Daily Archives: Sunday, April 12, 2009

Today’s really stupid idea

Woman in UK decides to jump into polar bear enclosure.  Photo from the Guardian.

Statistic of the day – “Tell me this ain’t so” category

[in America] there are more musicians playing in military bands than there are diplomats working around the globe.

see here

Quote of the day – “sanity in jurisprudence” category

In her remarks, Justice Ginsburg discussed a decision by the Israeli Supreme Court concerning the use of torture to obtain information from people suspected of terrorism.
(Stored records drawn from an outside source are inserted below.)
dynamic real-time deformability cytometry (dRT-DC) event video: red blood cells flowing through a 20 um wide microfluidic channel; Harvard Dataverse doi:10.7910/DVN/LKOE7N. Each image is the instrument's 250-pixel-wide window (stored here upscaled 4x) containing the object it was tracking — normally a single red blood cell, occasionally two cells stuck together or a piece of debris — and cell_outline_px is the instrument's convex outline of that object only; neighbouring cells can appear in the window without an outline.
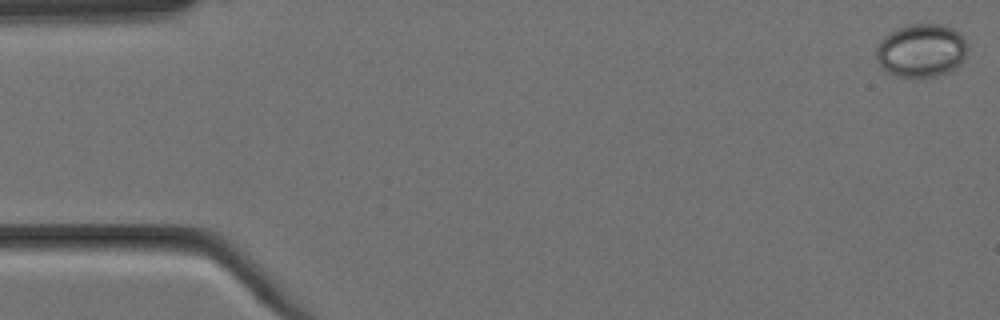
{"species": "Egyptian fruit bat (a non-hibernating species)", "species_latin": "Rousettus aegyptiacus", "temperature_condition": "cold", "stored_images_in_passage": 4, "camera_frame_rate_fps": 3000, "um_per_image_px": 0.085, "animal": {"sex": "female"}, "frame": {"image": 1, "passage_image": 1, "time_ms": 0.0, "image_size_px": [1000, 320], "cell_outline_px": [[968, 48], [964, 60], [956, 68], [948, 72], [936, 76], [896, 76], [888, 72], [876, 60], [876, 48], [880, 40], [884, 36], [896, 28], [908, 24], [944, 24], [960, 32], [964, 36], [968, 44]], "centroid_in_image_um": [78.34, 4.27], "position_along_channel_um": 6.7, "area_um2": 28.67}}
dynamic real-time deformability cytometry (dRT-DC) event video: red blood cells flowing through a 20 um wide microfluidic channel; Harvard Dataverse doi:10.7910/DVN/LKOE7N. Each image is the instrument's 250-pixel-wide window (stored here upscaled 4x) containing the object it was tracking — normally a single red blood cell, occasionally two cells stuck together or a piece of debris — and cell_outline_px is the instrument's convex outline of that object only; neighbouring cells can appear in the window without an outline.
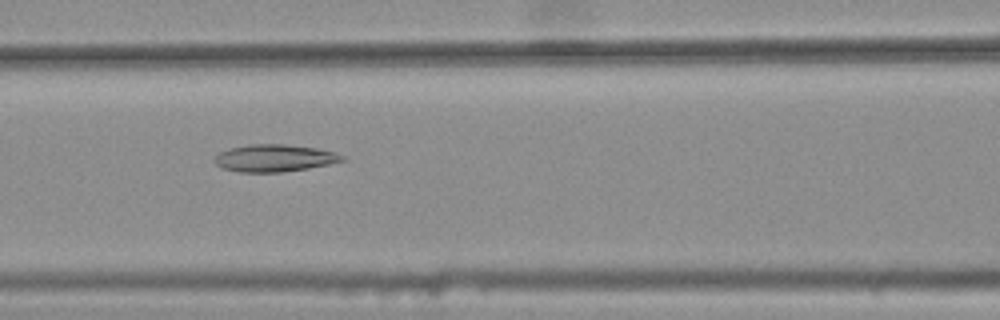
{"species": "common noctule bat (a hibernating species)", "species_latin": "Nyctalus noctula", "temperature_condition": "warm", "stored_images_in_passage": 38, "camera_frame_rate_fps": 3000, "um_per_image_px": 0.085, "animal": {"sex": "female", "body_mass_g": 25.1}, "frame": {"image": 1, "passage_image": 13, "time_ms": 4.0, "image_size_px": [1000, 320], "cell_outline_px": [[348, 160], [308, 168], [280, 172], [240, 172], [224, 168], [216, 164], [212, 160], [220, 152], [232, 148], [248, 144], [284, 144], [316, 148], [332, 152], [344, 156]], "centroid_in_image_um": [23.33, 13.44], "position_along_channel_um": 143.3, "area_um2": 20.06}}
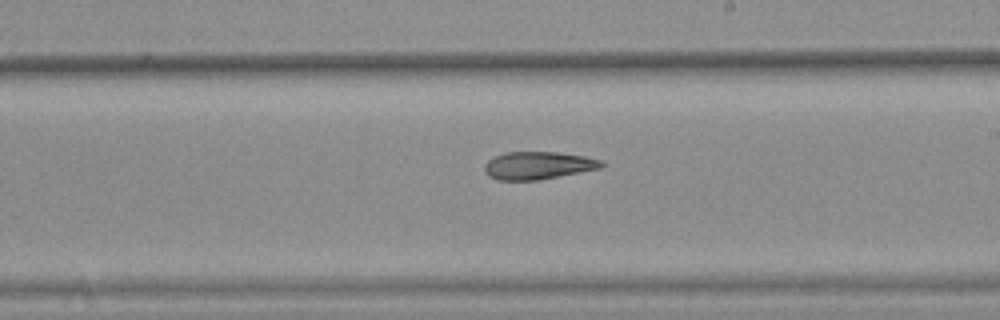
{"frame": {"image": 2, "passage_image": 21, "time_ms": 6.667, "image_size_px": [1000, 320], "cell_outline_px": [[604, 164], [600, 168], [536, 180], [496, 180], [488, 176], [484, 172], [484, 164], [488, 160], [504, 152], [556, 152], [584, 156], [600, 160]], "centroid_in_image_um": [45.66, 14.06], "position_along_channel_um": 243.3, "area_um2": 18.67}}
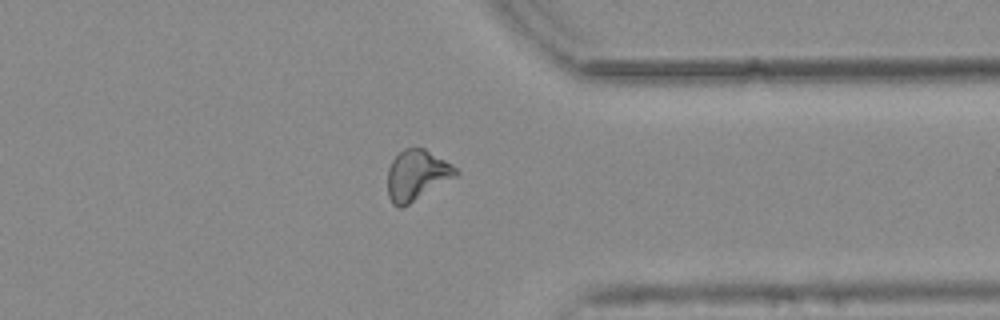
{"frame": {"image": 3, "passage_image": 32, "time_ms": 10.333, "image_size_px": [1000, 320], "cell_outline_px": [[460, 172], [456, 176], [408, 204], [400, 208], [392, 204], [388, 196], [388, 168], [392, 160], [404, 148], [424, 148], [452, 164]], "centroid_in_image_um": [35.41, 14.88], "position_along_channel_um": 376.0, "area_um2": 19.77}, "authors_computed_cell_mechanics": {"area_um2": 19.7098, "velocity_mm_per_s": 3.7692, "shape_relaxation_time_tau1_ms": null, "shape_relaxation_time_tau2_ms": 7.5057, "deformation_change_tau1": null, "deformation_change_tau2": 0.1802}}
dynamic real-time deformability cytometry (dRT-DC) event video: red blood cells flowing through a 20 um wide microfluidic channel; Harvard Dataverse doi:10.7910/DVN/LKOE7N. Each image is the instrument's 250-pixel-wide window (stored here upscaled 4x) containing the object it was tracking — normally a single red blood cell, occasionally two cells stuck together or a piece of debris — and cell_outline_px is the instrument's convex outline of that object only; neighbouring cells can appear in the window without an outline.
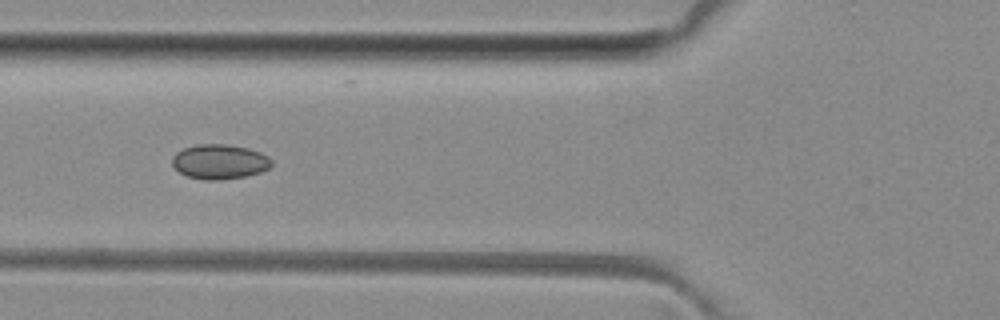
{"species": "common noctule bat (a hibernating species)", "species_latin": "Nyctalus noctula", "temperature_condition": "room temperature", "stored_images_in_passage": 7, "camera_frame_rate_fps": 3000, "um_per_image_px": 0.085, "animal": {"sex": "female", "body_mass_g": 29.2, "forearm_length_mm": 56.3}, "frame": {"image": 1, "passage_image": 4, "time_ms": 3.333, "image_size_px": [1000, 320], "cell_outline_px": [[272, 164], [268, 168], [260, 172], [244, 176], [220, 180], [204, 180], [188, 176], [180, 172], [172, 164], [172, 156], [176, 152], [184, 148], [196, 144], [228, 144], [248, 148], [260, 152], [268, 156], [272, 160]], "centroid_in_image_um": [18.66, 13.73], "position_along_channel_um": 107.1, "area_um2": 20.11}}
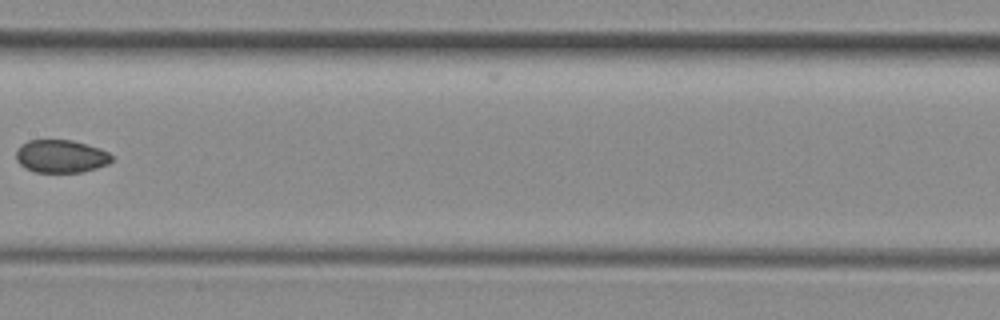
{"frame": {"image": 2, "passage_image": 6, "time_ms": 5.667, "image_size_px": [1000, 320], "cell_outline_px": [[112, 160], [108, 164], [96, 168], [80, 172], [36, 172], [24, 168], [16, 160], [16, 152], [20, 144], [28, 140], [72, 140], [100, 148], [108, 152], [112, 156]], "centroid_in_image_um": [5.16, 13.28], "position_along_channel_um": 202.2, "area_um2": 18.38}}
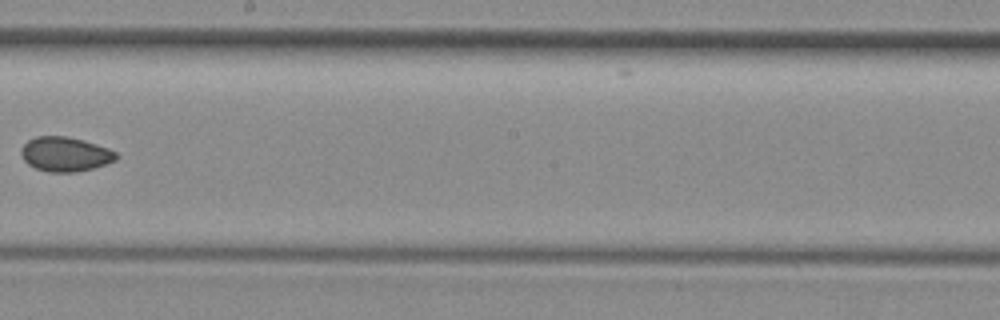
{"frame": {"image": 3, "passage_image": 7, "time_ms": 6.667, "image_size_px": [1000, 320], "cell_outline_px": [[120, 156], [116, 160], [92, 168], [76, 172], [48, 172], [36, 168], [28, 164], [20, 156], [20, 152], [24, 144], [28, 140], [36, 136], [64, 136], [84, 140], [108, 148], [116, 152]], "centroid_in_image_um": [5.53, 13.1], "position_along_channel_um": 242.7, "area_um2": 19.13}}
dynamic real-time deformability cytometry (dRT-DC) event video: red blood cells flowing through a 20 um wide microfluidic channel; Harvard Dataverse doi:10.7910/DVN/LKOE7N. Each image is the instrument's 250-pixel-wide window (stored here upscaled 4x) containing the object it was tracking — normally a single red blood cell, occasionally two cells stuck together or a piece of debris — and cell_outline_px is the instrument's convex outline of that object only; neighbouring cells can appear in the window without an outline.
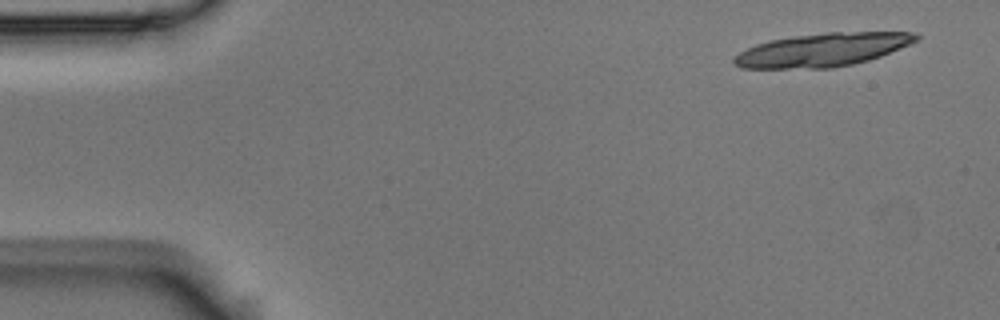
{"species": "Egyptian fruit bat (a non-hibernating species)", "species_latin": "Rousettus aegyptiacus", "temperature_condition": "room temperature", "stored_images_in_passage": 5, "camera_frame_rate_fps": 3000, "um_per_image_px": 0.085, "animal": {"sex": "male"}, "frame": {"image": 1, "passage_image": 1, "time_ms": 0.0, "image_size_px": [1000, 320], "cell_outline_px": [[920, 40], [880, 56], [868, 60], [852, 64], [832, 68], [740, 68], [732, 60], [740, 52], [756, 44], [768, 40], [796, 36], [828, 32], [916, 32], [920, 36]], "centroid_in_image_um": [69.95, 4.23], "position_along_channel_um": 15.1, "area_um2": 35.2}}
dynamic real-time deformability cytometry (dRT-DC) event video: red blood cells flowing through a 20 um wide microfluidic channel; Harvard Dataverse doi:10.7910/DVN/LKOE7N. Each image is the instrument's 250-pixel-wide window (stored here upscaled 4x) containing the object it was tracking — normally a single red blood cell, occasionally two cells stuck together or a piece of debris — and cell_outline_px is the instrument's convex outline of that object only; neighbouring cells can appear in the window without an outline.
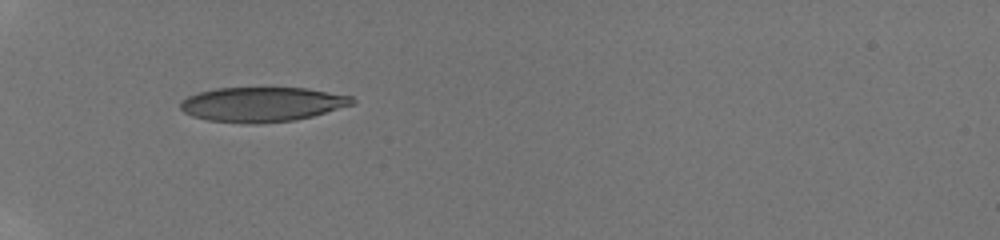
{"species": "human", "species_latin": "Homo sapiens", "temperature_condition": "room temperature", "stored_images_in_passage": 11, "camera_frame_rate_fps": 3000, "um_per_image_px": 0.085, "donor": {"sex": "male"}, "frame": {"image": 1, "passage_image": 1, "time_ms": 0.0, "image_size_px": [1000, 240], "cell_outline_px": [[356, 104], [312, 116], [296, 120], [260, 124], [248, 124], [208, 120], [192, 116], [184, 112], [180, 108], [180, 100], [196, 92], [216, 88], [308, 88], [352, 96], [356, 100]], "centroid_in_image_um": [22.28, 8.87], "position_along_channel_um": 62.7, "area_um2": 35.08}}
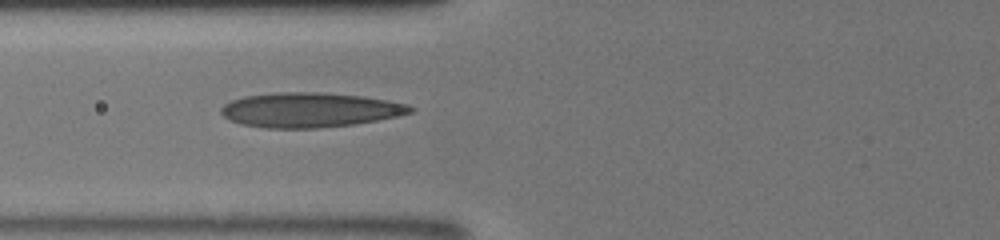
{"frame": {"image": 2, "passage_image": 5, "time_ms": 1.333, "image_size_px": [1000, 240], "cell_outline_px": [[416, 108], [412, 112], [400, 116], [352, 124], [316, 128], [264, 128], [240, 124], [228, 120], [220, 112], [220, 108], [224, 104], [232, 100], [244, 96], [276, 92], [320, 92], [364, 96], [388, 100], [408, 104]], "centroid_in_image_um": [26.33, 9.34], "position_along_channel_um": 99.5, "area_um2": 38.49}}
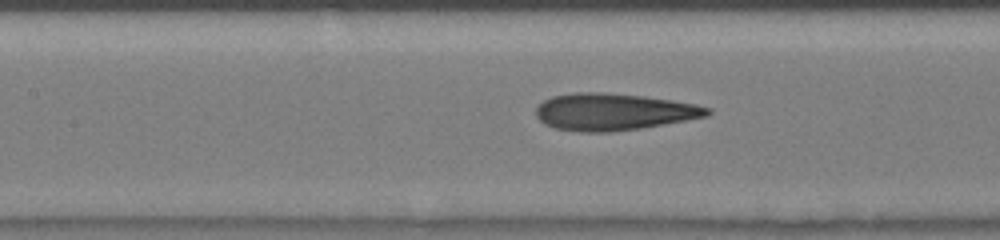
{"frame": {"image": 3, "passage_image": 10, "time_ms": 2.667, "image_size_px": [1000, 240], "cell_outline_px": [[712, 112], [708, 116], [640, 128], [608, 132], [580, 132], [556, 128], [544, 124], [536, 116], [536, 108], [544, 100], [552, 96], [576, 92], [604, 92], [644, 96], [672, 100], [696, 104], [712, 108]], "centroid_in_image_um": [52.16, 9.5], "position_along_channel_um": 155.2, "area_um2": 36.88}}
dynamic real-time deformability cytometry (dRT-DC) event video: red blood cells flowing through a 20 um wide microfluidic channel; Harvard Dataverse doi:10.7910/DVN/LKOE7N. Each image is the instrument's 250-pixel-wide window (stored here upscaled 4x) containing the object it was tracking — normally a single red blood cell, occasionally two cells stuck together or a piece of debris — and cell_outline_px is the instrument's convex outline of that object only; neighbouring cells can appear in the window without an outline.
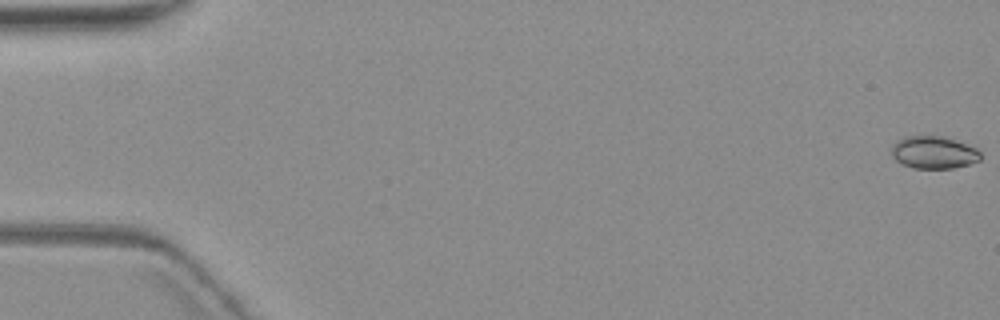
{"species": "common noctule bat (a hibernating species)", "species_latin": "Nyctalus noctula", "temperature_condition": "warm", "stored_images_in_passage": 6, "camera_frame_rate_fps": 3000, "um_per_image_px": 0.085, "animal": {"sex": "female", "body_mass_g": 19.3, "forearm_length_mm": 54.1}, "frame": {"image": 1, "passage_image": 1, "time_ms": 0.0, "image_size_px": [1000, 320], "cell_outline_px": [[980, 160], [968, 164], [952, 168], [912, 168], [896, 160], [892, 156], [892, 144], [896, 140], [904, 136], [944, 136], [976, 148], [980, 152]], "centroid_in_image_um": [79.34, 12.94], "position_along_channel_um": 5.7, "area_um2": 16.76}}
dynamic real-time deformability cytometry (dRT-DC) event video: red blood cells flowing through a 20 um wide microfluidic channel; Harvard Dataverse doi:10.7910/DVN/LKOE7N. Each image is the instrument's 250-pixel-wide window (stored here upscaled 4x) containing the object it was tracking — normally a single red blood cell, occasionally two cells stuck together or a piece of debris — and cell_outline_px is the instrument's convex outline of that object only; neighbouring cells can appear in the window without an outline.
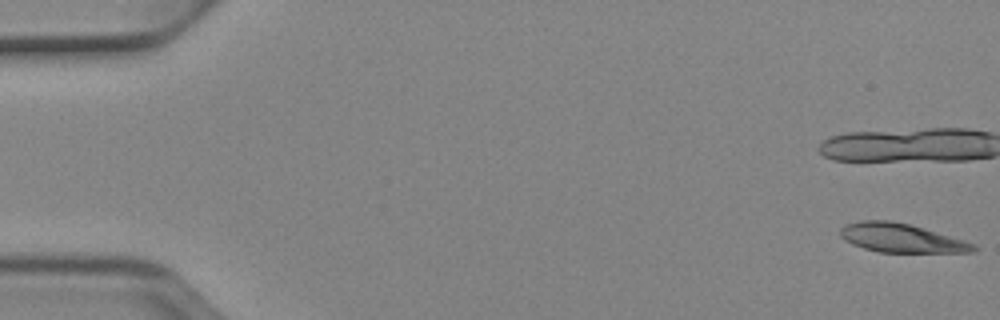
{"species": "Egyptian fruit bat (a non-hibernating species)", "species_latin": "Rousettus aegyptiacus", "temperature_condition": "cold", "stored_images_in_passage": 14, "camera_frame_rate_fps": 3000, "um_per_image_px": 0.085, "animal": {"sex": "female"}, "frame": {"image": 1, "passage_image": 1, "time_ms": 0.0, "image_size_px": [1000, 320], "cell_outline_px": [[980, 248], [976, 252], [880, 252], [864, 248], [852, 244], [844, 240], [840, 236], [840, 228], [844, 224], [860, 220], [892, 220], [908, 224], [964, 240], [976, 244]], "centroid_in_image_um": [76.6, 20.23], "position_along_channel_um": 8.4, "area_um2": 22.43}}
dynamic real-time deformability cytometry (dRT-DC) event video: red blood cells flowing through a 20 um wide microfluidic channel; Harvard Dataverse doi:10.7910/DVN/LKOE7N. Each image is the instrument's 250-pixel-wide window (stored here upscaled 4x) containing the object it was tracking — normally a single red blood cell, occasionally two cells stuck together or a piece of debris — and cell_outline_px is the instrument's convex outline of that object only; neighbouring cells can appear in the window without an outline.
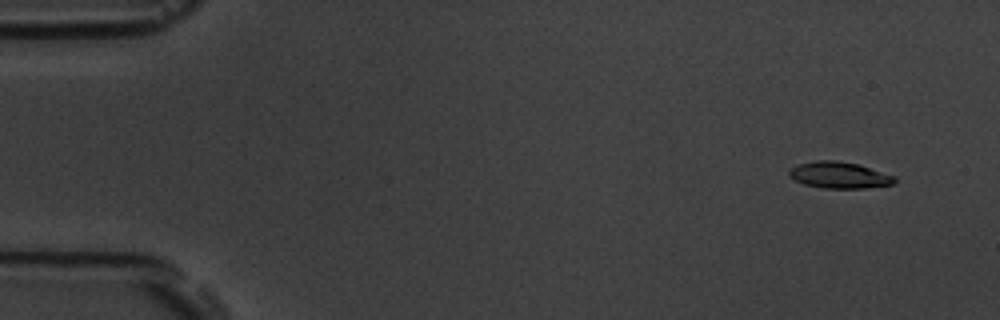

“The police think that a suspect they have apprehended knows where and when a bomb is going to go off,” she said, describing the question presented in the case. “Can the police use torture to extract that information? And in an eloquent decision by Aharon Barak, then the chief justice of Israel, the court said: ‘Torture? Never.’ ”

The message of the decision, Justice Ginsburg said, was “that we could hand our enemies no greater victory than to come to look like that enemy in our disregard for human dignity.” Then she asked, “Now why should I not read that opinion and be affected by its tremendous persuasive value?”

full article here

Contrast this clear-headed thinking with that now coming out of the right in their attempts to thwart the nomination of  Harold Koh on the rationale that his legal ideas reflect respect for extra-national courts.

How far right have the Republicans moved? America?

Here’s a measure.  It’s a quote from Ike.

“Every gun that is fired, every warship launched, every rocket fired signifies a theft from those who hunger and are not fed, those who are cold and are not clothed….”

This is not a sentiment a modern Republican politician would be able to publicly offer without being drummed out of any significant position of power.  It is even difficult to imagine a Democratic politician speaking in this manner where citizen poverty and suffering is weighted against noble war.

Between that point in time and this, there has clearly been a successful derogation of the poor and disadvantaged.  They are, in this formulation, deserving of their status and condition (as are those at the under end of the scale, axiomatically).  As well, there has been a successful fetishization of war and soldiering and vengeance (how have Christian communities become so enamored of war and killing?  how is it the capture by Somali pirates of an American ship captain spurs the murderous rhetoric we now see from the right?)  Finally, there’s been a successful dissemination of the notion that external enemies abound, whose eager intention is to destroy America.

As the NY Times piece linked below notes, at the end of Eisenhower’s term, seven years had passed  without a single American serviceman’s death.  No President since can claim the same.  I truly don’t know whether America can get itself out of the grip of the enormous national dynamic which facilitates and promotes militarism.